• [Your instructions]
Reproduce, from the lines below, exactly the stretch that begins at the line containing "22: (960, 324, 24.89)" and ends at the line containing "38: (786, 274, 22.97)", both included.

Data records
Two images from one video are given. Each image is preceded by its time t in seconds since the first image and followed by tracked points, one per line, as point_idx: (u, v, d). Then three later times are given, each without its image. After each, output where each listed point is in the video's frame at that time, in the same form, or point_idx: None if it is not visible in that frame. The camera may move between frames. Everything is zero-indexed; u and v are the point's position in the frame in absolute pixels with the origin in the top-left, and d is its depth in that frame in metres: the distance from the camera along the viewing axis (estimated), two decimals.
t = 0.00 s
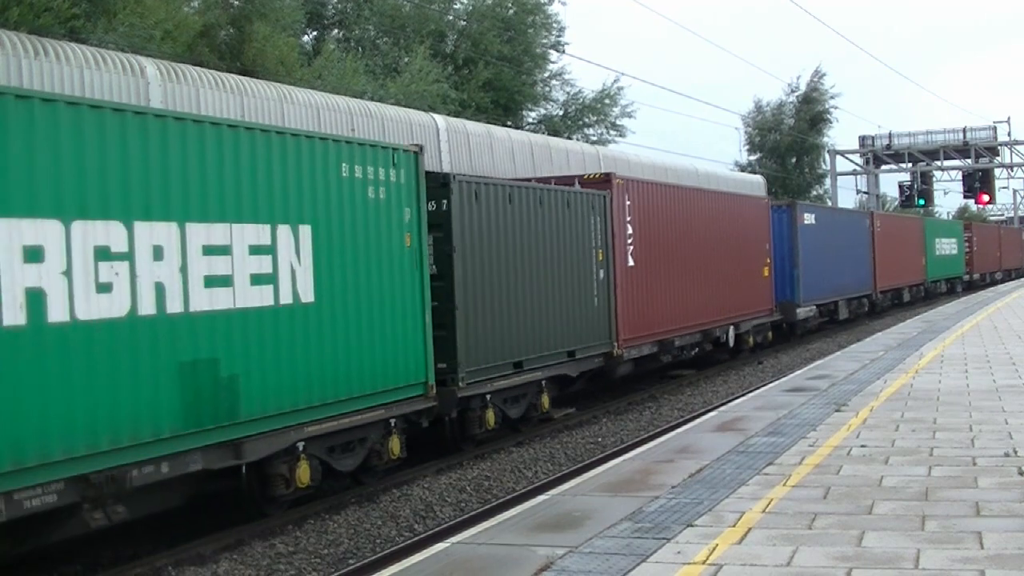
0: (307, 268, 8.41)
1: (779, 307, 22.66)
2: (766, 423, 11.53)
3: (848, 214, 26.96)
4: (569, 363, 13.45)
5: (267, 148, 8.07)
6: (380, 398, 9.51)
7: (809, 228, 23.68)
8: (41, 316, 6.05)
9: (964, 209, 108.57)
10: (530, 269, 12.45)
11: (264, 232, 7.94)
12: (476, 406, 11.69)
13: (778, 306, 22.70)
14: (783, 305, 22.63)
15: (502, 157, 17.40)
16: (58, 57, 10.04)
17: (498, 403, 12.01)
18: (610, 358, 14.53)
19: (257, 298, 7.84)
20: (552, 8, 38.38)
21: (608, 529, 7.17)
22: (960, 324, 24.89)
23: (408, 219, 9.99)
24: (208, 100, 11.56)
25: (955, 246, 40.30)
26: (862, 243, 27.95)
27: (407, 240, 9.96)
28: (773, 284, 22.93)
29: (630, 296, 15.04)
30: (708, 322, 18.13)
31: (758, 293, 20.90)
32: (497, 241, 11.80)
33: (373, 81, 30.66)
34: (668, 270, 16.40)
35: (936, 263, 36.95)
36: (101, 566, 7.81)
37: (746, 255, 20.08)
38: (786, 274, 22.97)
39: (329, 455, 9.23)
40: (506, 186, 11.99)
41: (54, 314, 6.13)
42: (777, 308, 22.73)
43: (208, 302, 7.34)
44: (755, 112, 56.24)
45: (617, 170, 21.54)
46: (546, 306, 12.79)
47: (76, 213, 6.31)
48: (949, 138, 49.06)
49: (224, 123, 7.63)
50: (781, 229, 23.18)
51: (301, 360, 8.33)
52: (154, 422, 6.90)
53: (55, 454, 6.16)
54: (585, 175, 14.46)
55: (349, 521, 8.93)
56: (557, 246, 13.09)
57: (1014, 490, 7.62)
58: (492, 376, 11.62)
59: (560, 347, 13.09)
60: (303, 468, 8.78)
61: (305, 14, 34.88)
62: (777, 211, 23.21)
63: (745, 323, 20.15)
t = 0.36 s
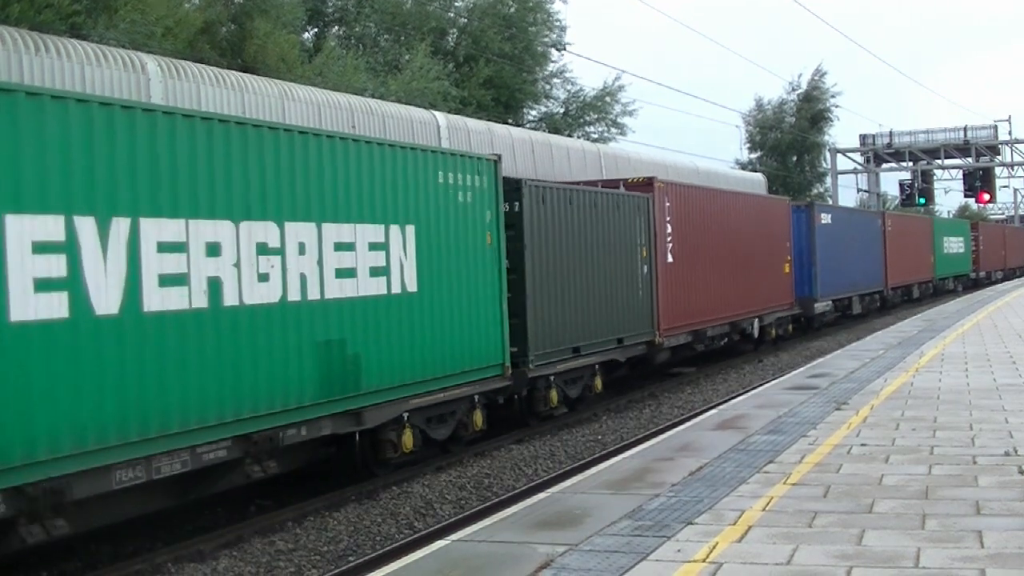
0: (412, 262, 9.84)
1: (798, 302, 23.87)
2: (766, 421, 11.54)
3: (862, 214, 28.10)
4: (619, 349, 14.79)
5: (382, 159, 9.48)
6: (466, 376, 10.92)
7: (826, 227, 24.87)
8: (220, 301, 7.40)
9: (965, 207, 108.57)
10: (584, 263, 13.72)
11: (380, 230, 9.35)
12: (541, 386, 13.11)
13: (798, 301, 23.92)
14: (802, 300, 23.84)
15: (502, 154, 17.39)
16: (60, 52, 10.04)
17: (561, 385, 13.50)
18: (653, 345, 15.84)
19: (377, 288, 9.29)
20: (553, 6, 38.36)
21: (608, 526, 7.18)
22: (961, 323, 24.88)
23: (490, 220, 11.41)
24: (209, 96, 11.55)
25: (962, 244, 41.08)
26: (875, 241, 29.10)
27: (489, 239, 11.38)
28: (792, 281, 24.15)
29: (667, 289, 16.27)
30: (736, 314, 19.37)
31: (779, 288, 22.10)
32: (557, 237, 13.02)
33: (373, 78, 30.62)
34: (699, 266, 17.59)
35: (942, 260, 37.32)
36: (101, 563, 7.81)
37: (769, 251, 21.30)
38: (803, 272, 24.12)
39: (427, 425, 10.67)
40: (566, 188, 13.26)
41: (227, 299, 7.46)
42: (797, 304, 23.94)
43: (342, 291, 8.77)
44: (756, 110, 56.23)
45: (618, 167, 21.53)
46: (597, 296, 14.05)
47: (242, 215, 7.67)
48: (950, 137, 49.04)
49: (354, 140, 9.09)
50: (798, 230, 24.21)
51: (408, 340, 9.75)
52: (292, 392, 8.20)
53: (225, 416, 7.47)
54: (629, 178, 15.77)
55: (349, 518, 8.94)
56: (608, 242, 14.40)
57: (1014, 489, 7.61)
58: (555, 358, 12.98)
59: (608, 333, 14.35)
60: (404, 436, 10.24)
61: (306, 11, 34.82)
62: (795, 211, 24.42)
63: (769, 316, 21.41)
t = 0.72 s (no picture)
0: (492, 258, 11.25)
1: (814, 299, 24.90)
2: (766, 421, 11.54)
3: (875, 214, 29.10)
4: (660, 339, 16.10)
5: (467, 168, 10.86)
6: (535, 360, 12.33)
7: (842, 228, 25.88)
8: (349, 289, 8.83)
9: (966, 206, 108.54)
10: (631, 260, 14.96)
11: (467, 231, 10.76)
12: (594, 370, 14.54)
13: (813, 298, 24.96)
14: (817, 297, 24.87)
15: (502, 153, 17.37)
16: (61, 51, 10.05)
17: (612, 368, 14.91)
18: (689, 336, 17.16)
19: (465, 281, 10.69)
20: (553, 5, 38.35)
21: (608, 525, 7.18)
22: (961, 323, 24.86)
23: (554, 220, 12.80)
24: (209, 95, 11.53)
25: (966, 244, 41.63)
26: (887, 241, 30.10)
27: (553, 238, 12.76)
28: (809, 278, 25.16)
29: (701, 286, 17.52)
30: (762, 309, 20.63)
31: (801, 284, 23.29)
32: (609, 239, 14.22)
33: (373, 77, 30.59)
34: (726, 265, 18.71)
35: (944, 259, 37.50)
36: (101, 561, 7.81)
37: (791, 250, 22.51)
38: (820, 269, 25.20)
39: (501, 402, 12.12)
40: (616, 193, 14.46)
41: (353, 288, 8.87)
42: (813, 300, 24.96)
43: (438, 283, 10.19)
44: (756, 109, 56.21)
45: (618, 167, 21.52)
46: (642, 291, 15.28)
47: (364, 217, 9.11)
48: (950, 136, 49.03)
49: (448, 153, 10.51)
50: (815, 229, 25.29)
51: (487, 326, 11.14)
52: (399, 370, 9.60)
53: (351, 387, 8.90)
54: (668, 183, 17.03)
55: (349, 517, 8.94)
56: (652, 242, 15.64)
57: (1014, 489, 7.60)
58: (608, 347, 14.29)
59: (651, 325, 15.61)
60: (484, 412, 11.67)
61: (306, 10, 34.79)
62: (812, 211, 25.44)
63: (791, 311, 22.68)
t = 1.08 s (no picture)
0: (556, 256, 12.71)
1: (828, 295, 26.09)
2: (765, 421, 11.54)
3: (887, 216, 30.24)
4: (694, 331, 17.44)
5: (535, 175, 12.32)
6: (588, 348, 13.78)
7: (854, 228, 27.06)
8: (445, 281, 10.33)
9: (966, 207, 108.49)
10: (668, 258, 16.28)
11: (535, 231, 12.22)
12: (638, 358, 16.00)
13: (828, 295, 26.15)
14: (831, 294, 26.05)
15: (502, 153, 17.35)
16: (61, 48, 10.06)
17: (652, 356, 16.36)
18: (720, 329, 18.48)
19: (533, 275, 12.14)
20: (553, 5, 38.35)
21: (607, 525, 7.18)
22: (961, 324, 24.85)
23: (606, 221, 14.23)
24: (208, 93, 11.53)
25: (970, 245, 41.89)
26: (898, 242, 31.23)
27: (605, 238, 14.20)
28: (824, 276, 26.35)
29: (729, 281, 18.82)
30: (782, 304, 21.91)
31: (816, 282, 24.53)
32: (647, 238, 15.54)
33: (373, 76, 30.57)
34: (749, 264, 19.92)
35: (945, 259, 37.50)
36: (99, 560, 7.81)
37: (808, 248, 23.77)
38: (835, 268, 26.37)
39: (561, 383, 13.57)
40: (654, 196, 15.80)
41: (448, 282, 10.37)
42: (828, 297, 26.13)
43: (512, 278, 11.65)
44: (756, 110, 56.20)
45: (618, 166, 21.51)
46: (676, 286, 16.60)
47: (456, 220, 10.59)
48: (950, 137, 49.02)
49: (521, 162, 11.95)
50: (831, 229, 26.49)
51: (550, 316, 12.61)
52: (481, 353, 11.07)
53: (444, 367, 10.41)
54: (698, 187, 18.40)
55: (347, 516, 8.94)
56: (686, 241, 16.97)
57: (1012, 490, 7.61)
58: (649, 338, 15.71)
59: (686, 318, 16.92)
60: (546, 394, 13.17)
61: (307, 9, 34.77)
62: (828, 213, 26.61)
63: (809, 307, 23.99)
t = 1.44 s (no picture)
0: (606, 253, 14.08)
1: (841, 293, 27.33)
2: (764, 421, 11.54)
3: (895, 217, 31.44)
4: (724, 324, 18.75)
5: (591, 181, 13.72)
6: (633, 339, 15.16)
7: (864, 229, 28.27)
8: (517, 277, 11.77)
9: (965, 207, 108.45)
10: (699, 258, 17.62)
11: (591, 232, 13.62)
12: (673, 349, 17.36)
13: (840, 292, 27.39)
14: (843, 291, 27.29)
15: (500, 153, 17.34)
16: (59, 50, 10.03)
17: (685, 347, 17.73)
18: (745, 323, 19.75)
19: (587, 272, 13.54)
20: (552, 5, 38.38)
21: (606, 525, 7.18)
22: (959, 323, 24.84)
23: (648, 221, 15.58)
24: (207, 94, 11.52)
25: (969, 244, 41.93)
26: (905, 242, 32.39)
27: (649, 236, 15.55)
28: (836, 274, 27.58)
29: (751, 279, 20.06)
30: (800, 301, 23.13)
31: (829, 279, 25.68)
32: (680, 239, 16.86)
33: (371, 77, 30.57)
34: (768, 263, 21.16)
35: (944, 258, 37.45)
36: (98, 560, 7.82)
37: (823, 247, 24.96)
38: (846, 267, 27.61)
39: (609, 369, 15.02)
40: (687, 200, 17.16)
41: (519, 278, 11.80)
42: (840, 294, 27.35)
43: (571, 274, 13.05)
44: (754, 110, 56.21)
45: (616, 166, 21.50)
46: (705, 284, 17.90)
47: (527, 223, 12.01)
48: (949, 137, 49.01)
49: (579, 170, 13.37)
50: (843, 230, 27.74)
51: (602, 310, 14.01)
52: (544, 341, 12.46)
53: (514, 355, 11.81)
54: (723, 191, 19.73)
55: (346, 516, 8.93)
56: (714, 241, 18.22)
57: (1011, 489, 7.61)
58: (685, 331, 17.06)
59: (714, 312, 18.21)
60: (597, 378, 14.58)
61: (305, 10, 34.75)
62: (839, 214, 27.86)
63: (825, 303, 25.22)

• [Solution to this problem]
22: (960, 324, 24.89)
23: (408, 219, 9.99)
24: (208, 100, 11.56)
25: (955, 246, 40.30)
26: (862, 243, 27.95)
27: (407, 240, 9.96)
28: (773, 284, 22.93)
29: (630, 296, 15.04)
30: (708, 322, 18.13)
31: (758, 293, 20.90)
32: (497, 241, 11.80)
33: (373, 81, 30.66)
34: (668, 270, 16.40)
35: (936, 263, 36.95)
36: (101, 566, 7.81)
37: (746, 255, 20.08)
38: (786, 274, 22.97)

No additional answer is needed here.